Broaden out connections. With shorter, darker days and many of us physically distanced from loved ones, feelings of isolation can set in. We are hard wired for connection so being without this company can be incredibly distressing. We know to make a priority of staying connected to friends and family however possible. But sometimes we overlook important connections that may exist beyond the obvious human ones: to pets, nature, faith, music, movement, poetry, drawing. We are not alone, far from it. I find a long walk (or ‘sanity walk’ as I like to call them) is a great reminder of this simple truth. Walking in the wider world offers perspective. At its most basic level, feet touching the earth, eyes and ears and all senses taking in the life all around us gives the comfort of interdependence, or interbeing as it is sometimes called. Walking in this way is such an expansive exercise; it invites us to re-engage with the world around us rather than recoil into isolation
Accept that ‘good enough‘ is good enough. The holidays are often a time when perfectionism creeps in. What is supposed to be a joyous time of year is often in equal parts stressful due to these unrealistic expectations. Covid-19 has made the picture-perfect holiday season all but impossible anyway, so can we forget the Sainsbury’s commercials and collectively sigh a breath of relief that ‘good enough’ really is good enough in 2020? An extra bonus if we agree to carry this mentality into future years as well.

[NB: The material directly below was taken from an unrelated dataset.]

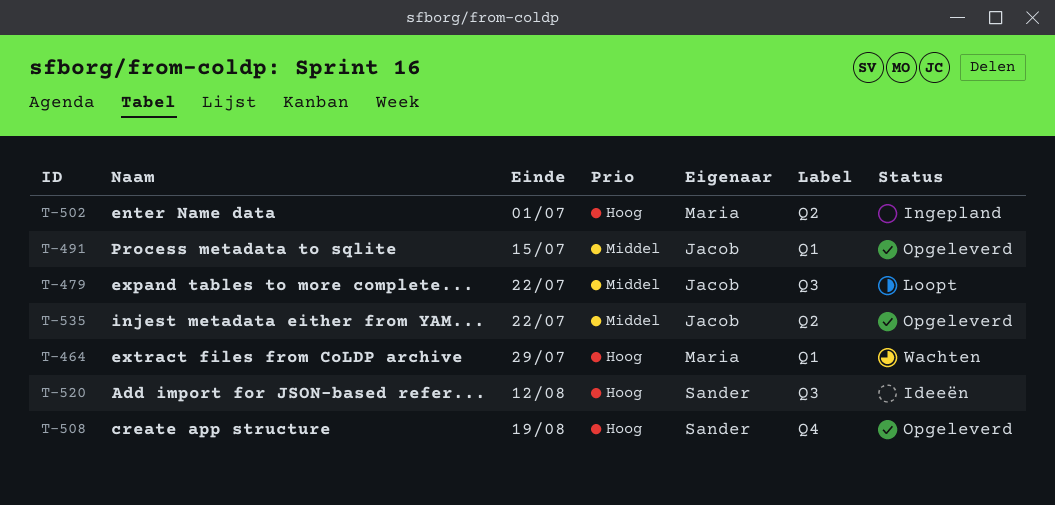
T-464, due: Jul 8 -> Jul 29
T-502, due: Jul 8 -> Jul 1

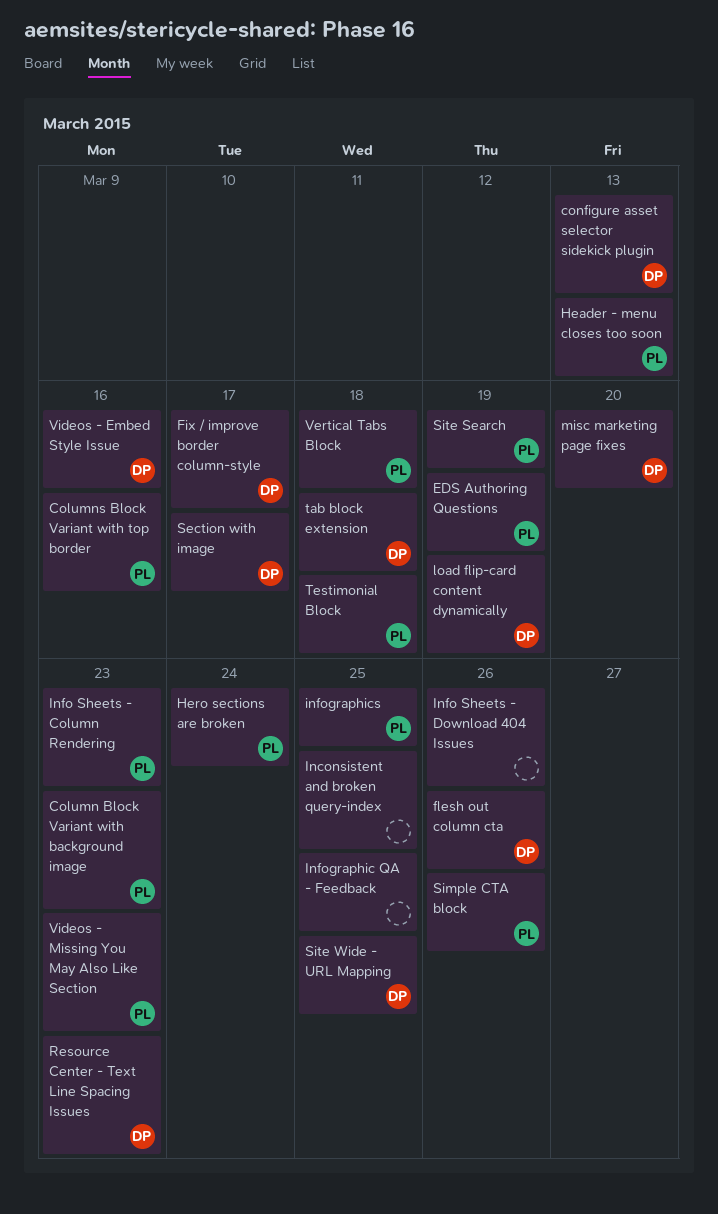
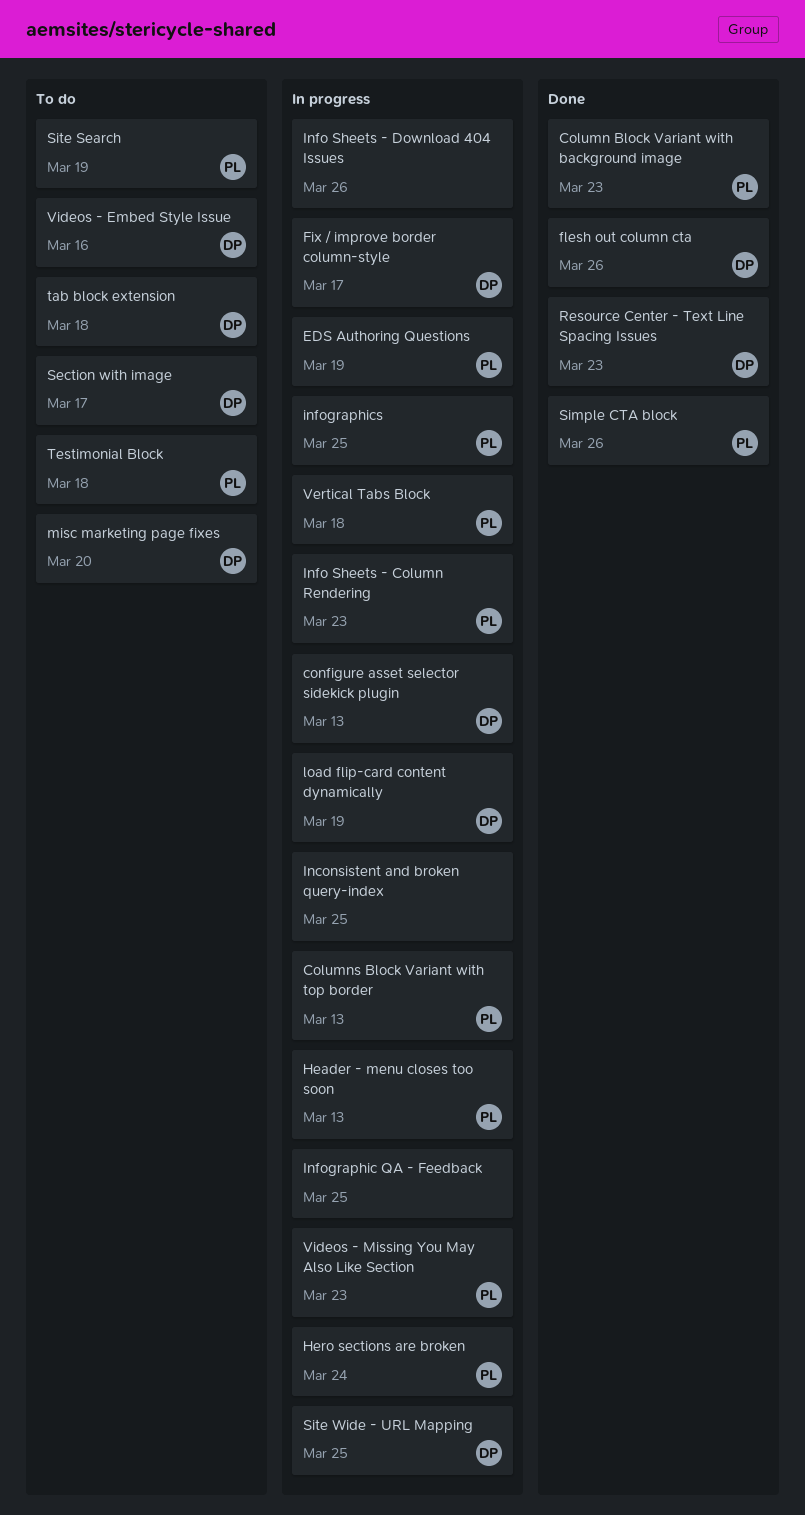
Columns Block Variant with top border, due: Mar 16 -> Mar 13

Establish a self-support routine. What we hoped would be a Covid sprint has turned into a marathon. Many are feeling bombarded and overwhelmed by all that 2020 has thrown our way. When stress goes up, the support in our lives needs to ratchet up in step. Get clear with yourself what actions make you feel better, and those that make you feel worse. Write them down. Commit to increasing the former and decreasing the latter. This is enormously effective but deceptively simple. Few of us act on it and stick to it. No time like the present. Equally, the absence of all activities is important too. In our productivity-obsessed culture, we often forget to rest – always important, but especially so after a tumultuous year. Here, the poet Emily Pearce’s words offer a seasonal invitation:
She speaks slowly
with a voice like moss,
soft, deep and damp.
If you’re not listening carefully
you might just miss it,
rising out from the earth
like vapour,
gently tugging at your ankles.
“Rest” she says,
“Deeper. Rest as deep as I am.
You are moving too fast.
Become soil,
become the slow-growing tree.
Send your roots deep
into the rich darkness
where they can truly be nourished.
Winter is sanctuary
and you are weary.
Come drink of my stillness
and dream in the dark earth.”
Wishing us all rest and stillness over the final weeks and days of the year. They may make for a different form of festive ‘celebration’ but feel particularly needed after all we’ve collectively endured in 2020. Happy holidays!